Des billets verts. Mercredi, les organisations de l’Affaire du siècle ont officiellement demandé une astreinte financière d’un milliard d’euros à l’État pour qu’il répare son inaction climatique.
«L’inaction climatique a un coût ! C’est pourquoi nous demandons un milliard d’euros, pour forcer l’État à agir», ont revendiqué les trois organisations de l’Affaire du siècle (Notre affaire à tous, Oxfam et Greenpeace) après avoir déposé leur requête d’astreinte au tribunal administratif de Paris mercredi. Les associations réclament aussi que le tribunal exige de l’État la mise en place de mesures supplémentaires et structurelles pour réduire les émissions, ainsi que la mise à disposition de documents qui justifient l’action du gouvernement.

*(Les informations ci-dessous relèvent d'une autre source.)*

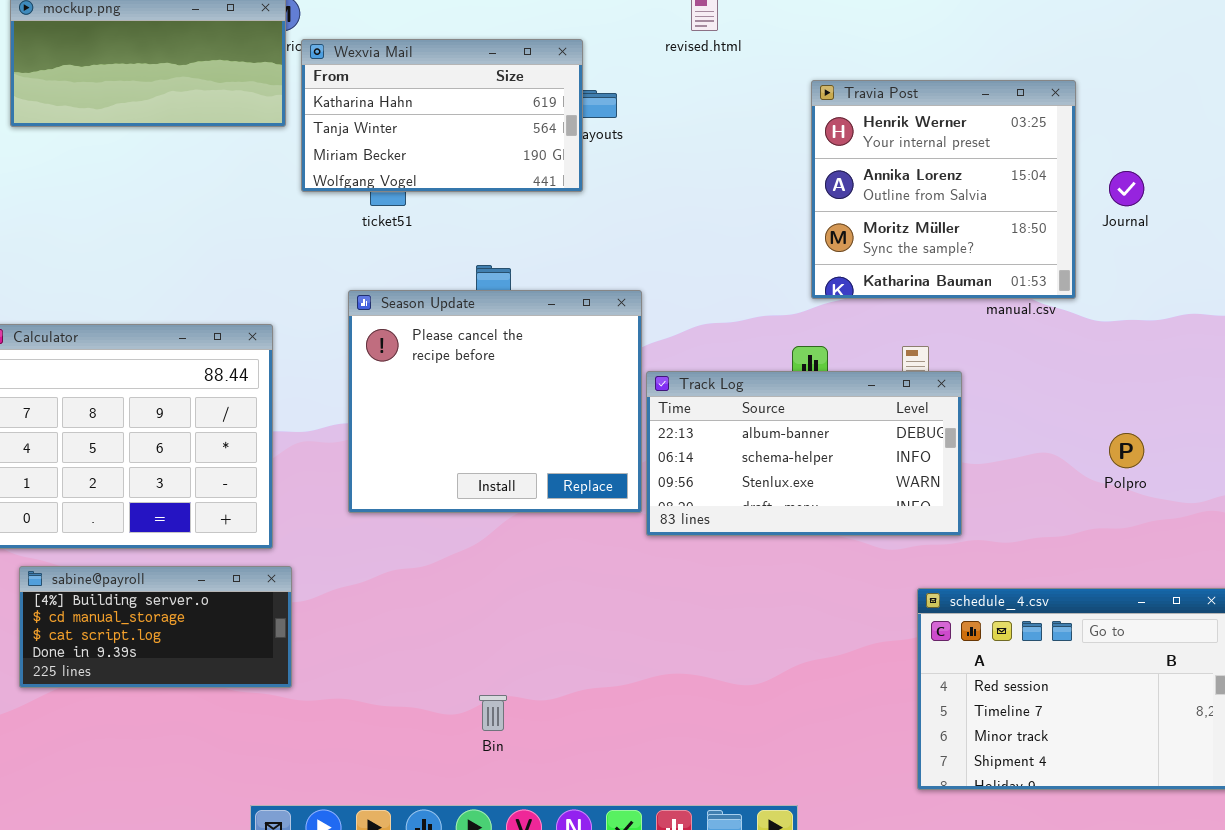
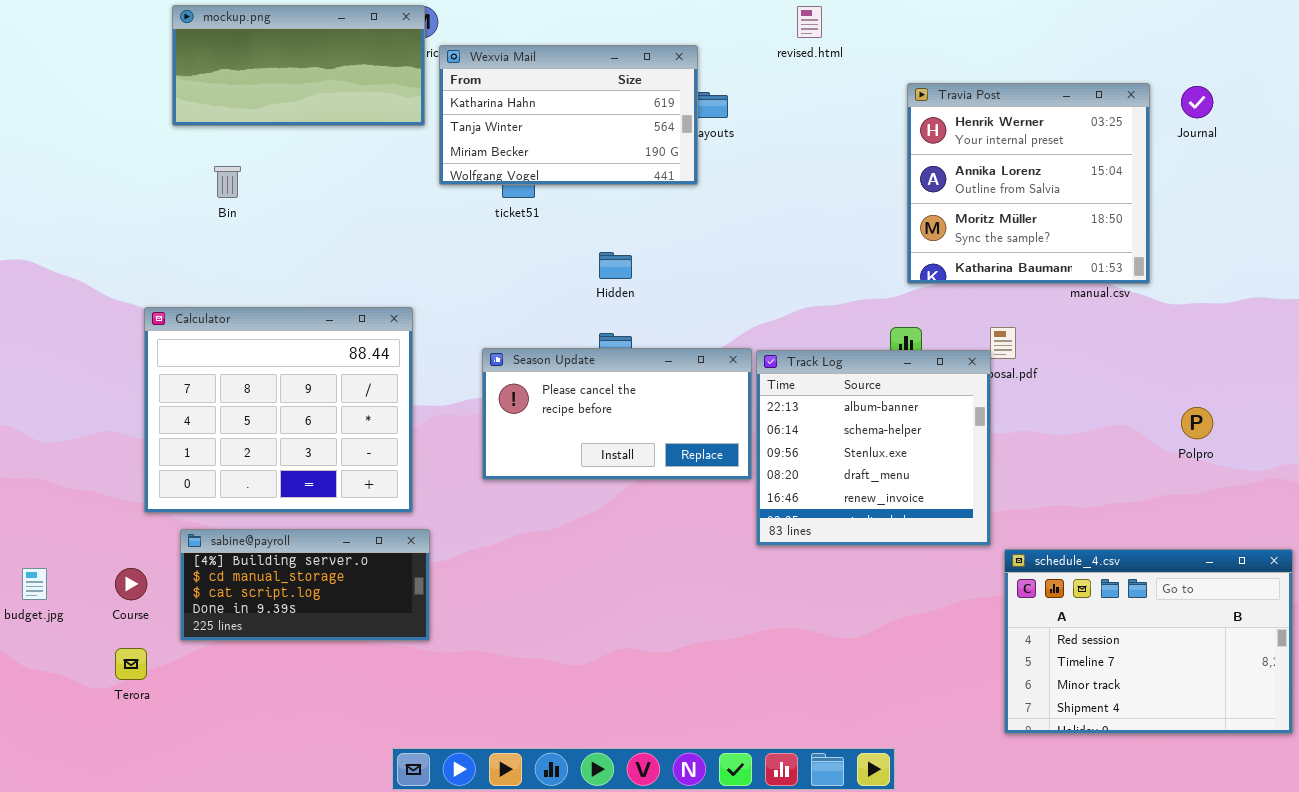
Journal: [1109,171,1144,206] -> [1181,86,1213,118], moved
Season Update: [348,290,642,513] -> [482,348,752,480], resized
Track Log: [646,371,962,536] -> [756,350,991,546], resized
Bin: [479,695,507,731] -> [214,166,241,198], moved

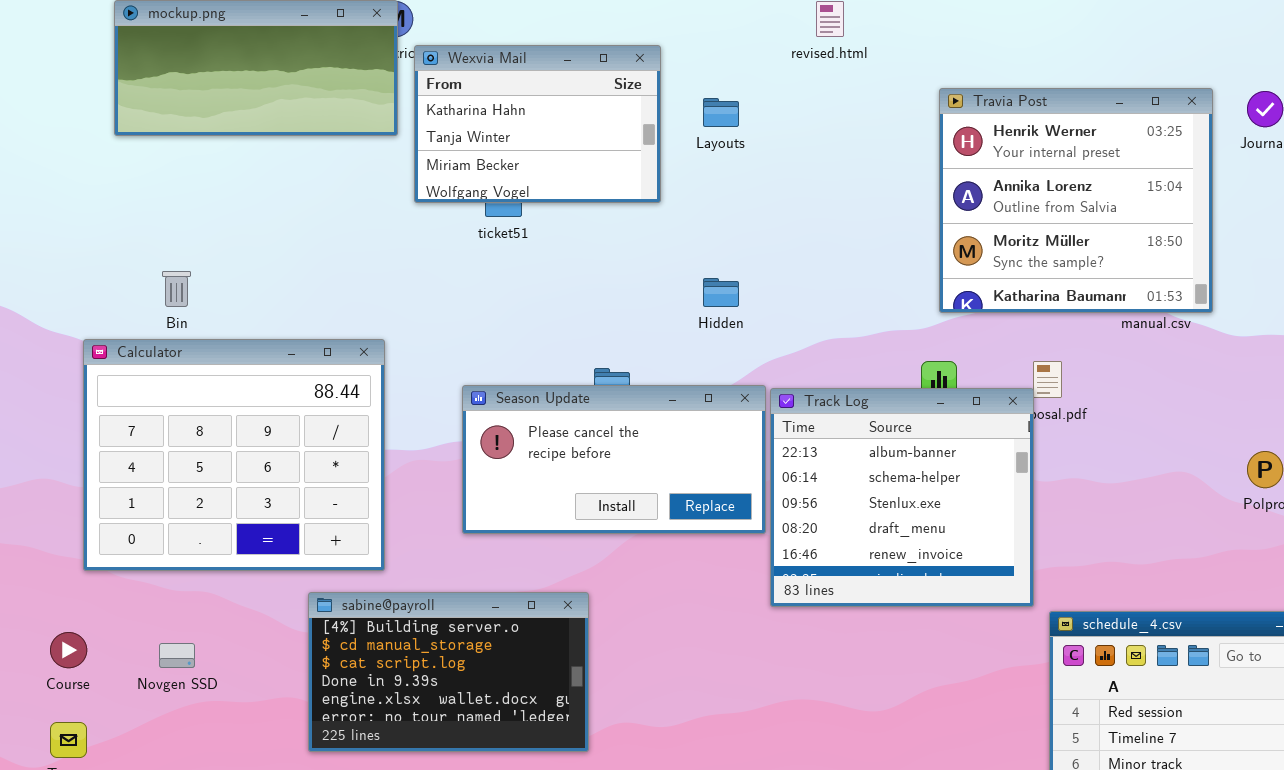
Wexvia Mail: [439,45,698,185] -> [414,45,661,203], resized
Bin: [214,166,241,198] -> [162,271,191,307], moved
Hidden: [599,252,632,279] -> [703,278,739,307], moved
sabine@payroll: [180,529,430,641] -> [308,592,589,752], moved, resized

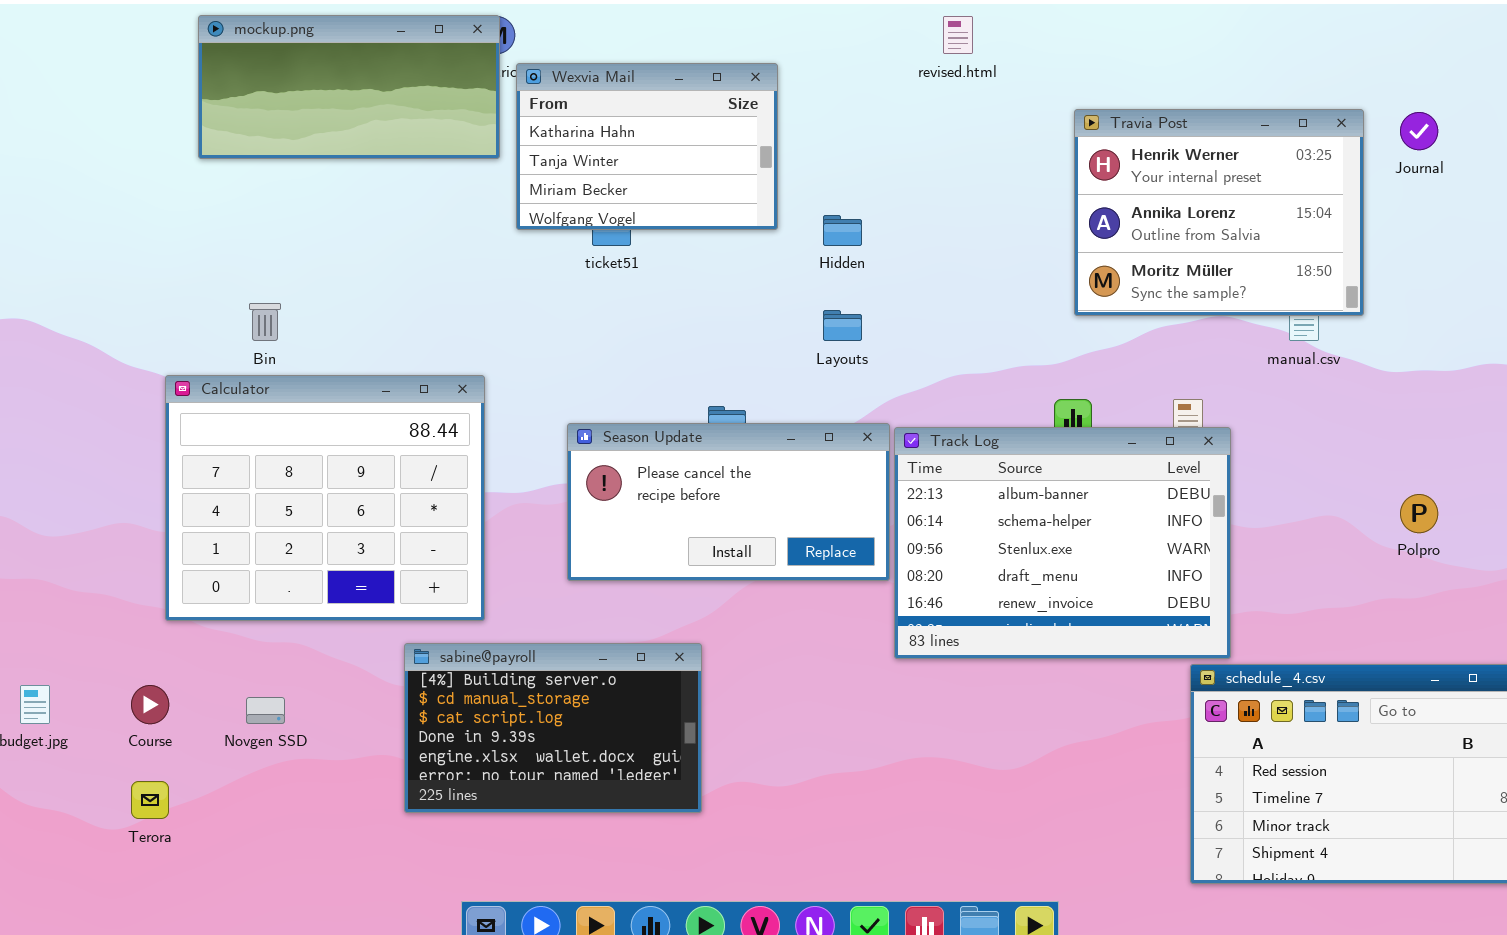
Travia Post: [939,88,1213,313] -> [1074,109,1364,316], resized
Layouts: [703,98,739,127] -> [823,310,862,341], moved
Hidden: [703,278,739,307] -> [823,215,862,246], moved
Track Log: [770,388,1034,607] -> [894,427,1231,659], resized

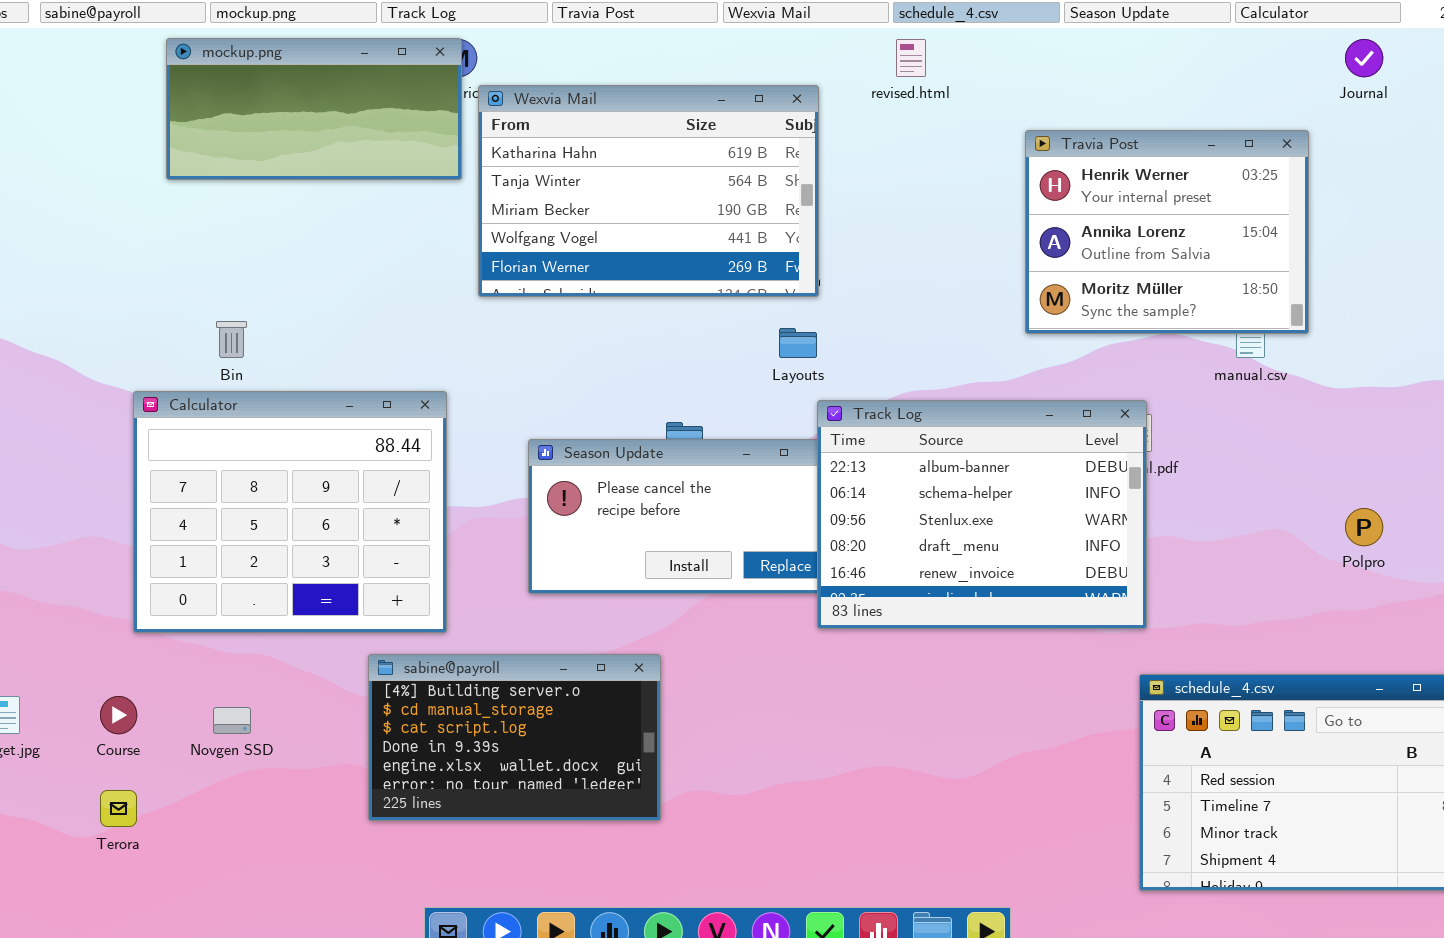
Wexvia Mail: [516,63,778,230] -> [478,85,819,297], resized
Journal: [1400,112,1438,150] -> [1345,39,1383,77], moved
Track Log: [894,427,1231,659] -> [817,400,1147,629], moved

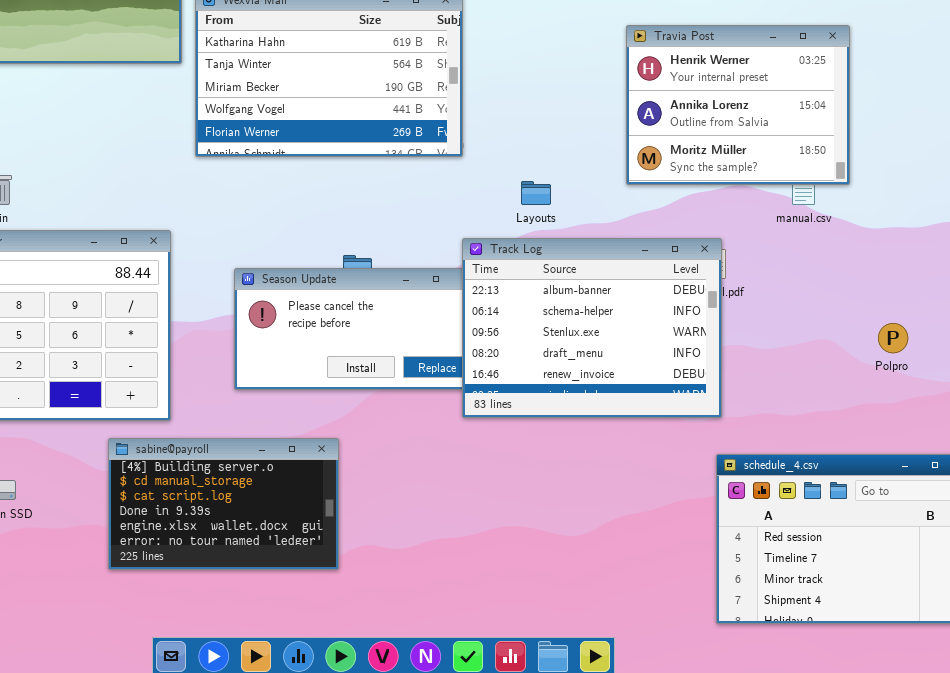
Layouts: [779,328,817,358] -> [521,181,551,205], moved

Après avoir récolté plus de 2,3 millions de signatures de soutien, l’Affaire du siècle a fait condamner l’État pour inaction climatique en 2021. Le tribunal administratif de Paris avait alors enjoint le gouvernement à réparer ce préjudice d’ici à la fin 2022 en prenant toutes les mesures nécessaires pour compenser les excès d’émissions de gaz à effet de serre commis entre 2015 et 2018 (notre article). À cette échéance, les associations à l’origine de la procédure ont dressé un bilan peu réjouissant, estimant que l’État n’était pas en mesure de prouver l’efficacité de son action climatique. Elles avaient alors prévenu qu’elles saisiraient à nouveau la justice pour réclamer une astreinte financière (Vert).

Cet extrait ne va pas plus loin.